[start Excerpted text]

But still. It's the same old exploitation that has been in place since the Antebellum days, just electrified and much more mechanized.

What exactly makes people respect sociopathy that much to vote for it's practitioners continued domination over one's and one's community's well being? This is not the sickness (and I have been there, trust me) of hanging on to some love interest way past the spoilage date. That's love. That's its own form of insanity, where self esteem gets transferred from one's own self to another.

Where's the love in a relationship with the socio political exploiting class? What's the pay back? What's the currency? I suspect Old Time Religion has something to do with it. I have waxed on that, here, in the past. But I am running out of steam so I will leave the questions hanging for now. Maybe I need to find and apply for a grant to do the research. Sure, some PhD candidate has done it before, I guess. But not with my eyes.

Oh. One last thing. There is another line from the book I want to share with you. Dave is talking to a member of the family who is about ready to give it up on the rest of them. She clams up, after getting handled by the patriarch. In pleading with her to give it up, Dave says to her,"Don't rob yourself of your own virtue."

I think lots of people who support the exploiters of the GOP do that, not only every time they pull the lever (or otherwise cast the ballot,) but in the way they live their lives, in thrall to people who really do not have the slightest bit of respect for them, and to ideals that are more likely to diminish them then uplift them.

[end Excerpted text]
[start Data segment]

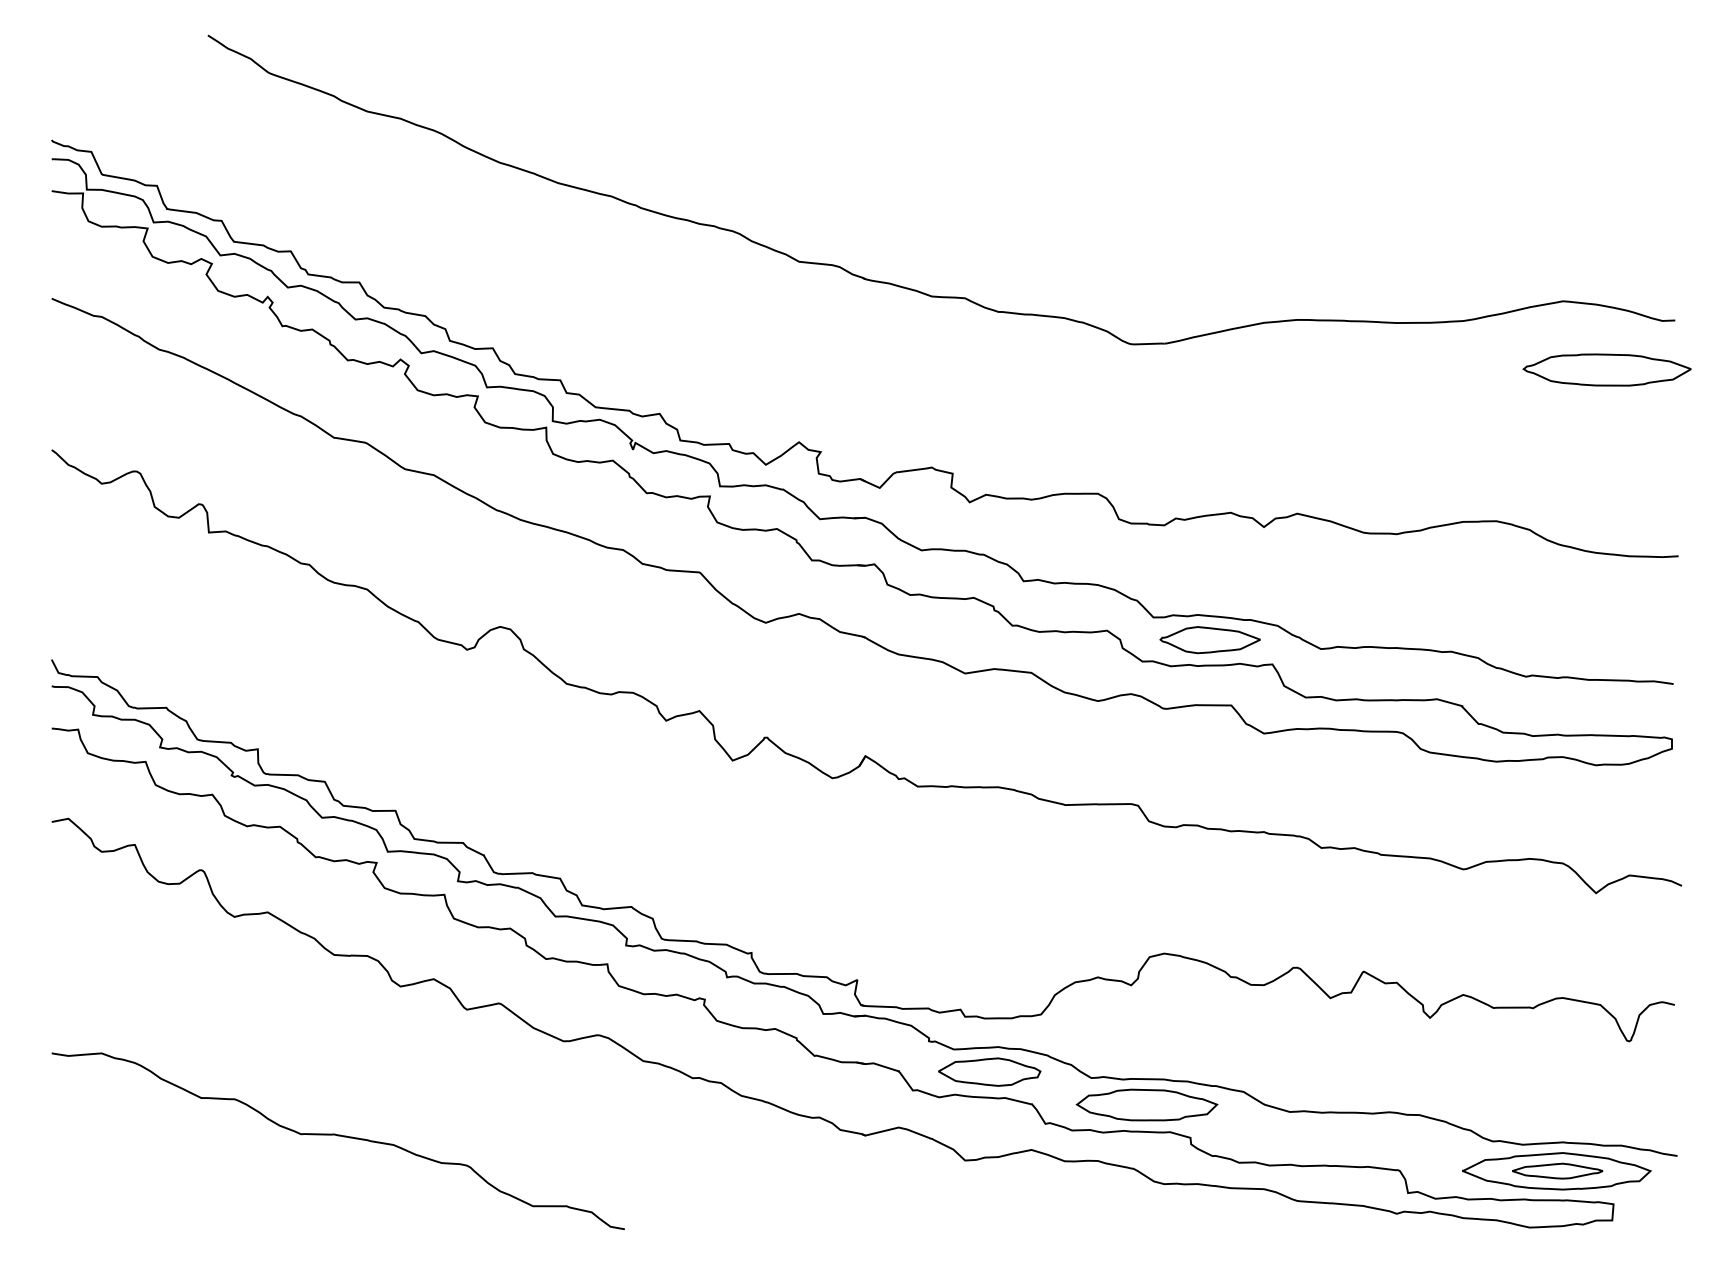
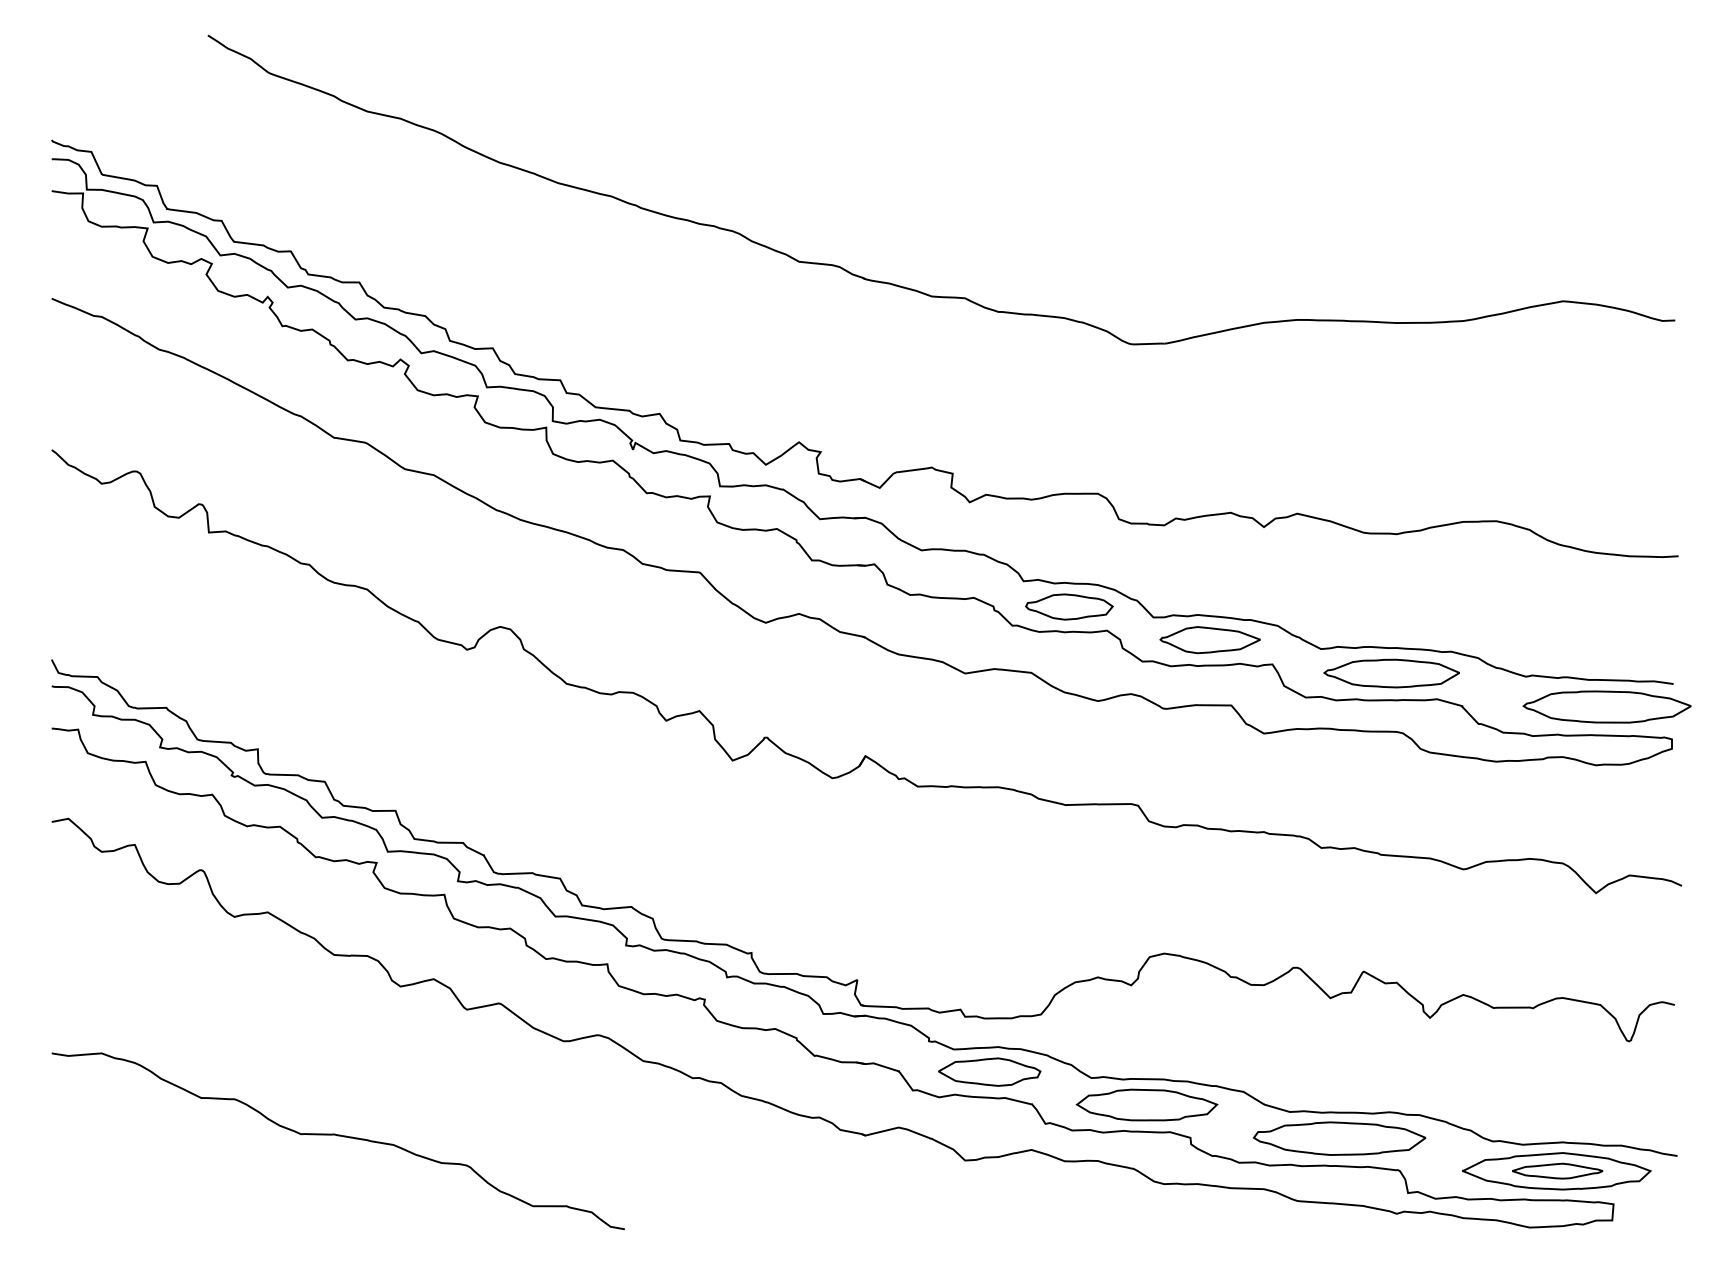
part at (1606, 369) position: (1606, 369) -> (1606, 706)
part at (1069, 606): none -> present
part at (1391, 673): none -> present
part at (1339, 1138): none -> present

[end Data segment]

Transcribe the part of the excerpt on political exploitation between "I think lots" and "then uplift them.", inclusive.

Exercise solution:
I think lots of people who support the exploiters of the GOP do that, not only every time they pull the lever (or otherwise cast the ballot,) but in the way they live their lives, in thrall to people who really do not have the slightest bit of respect for them, and to ideals that are more likely to diminish them then uplift them.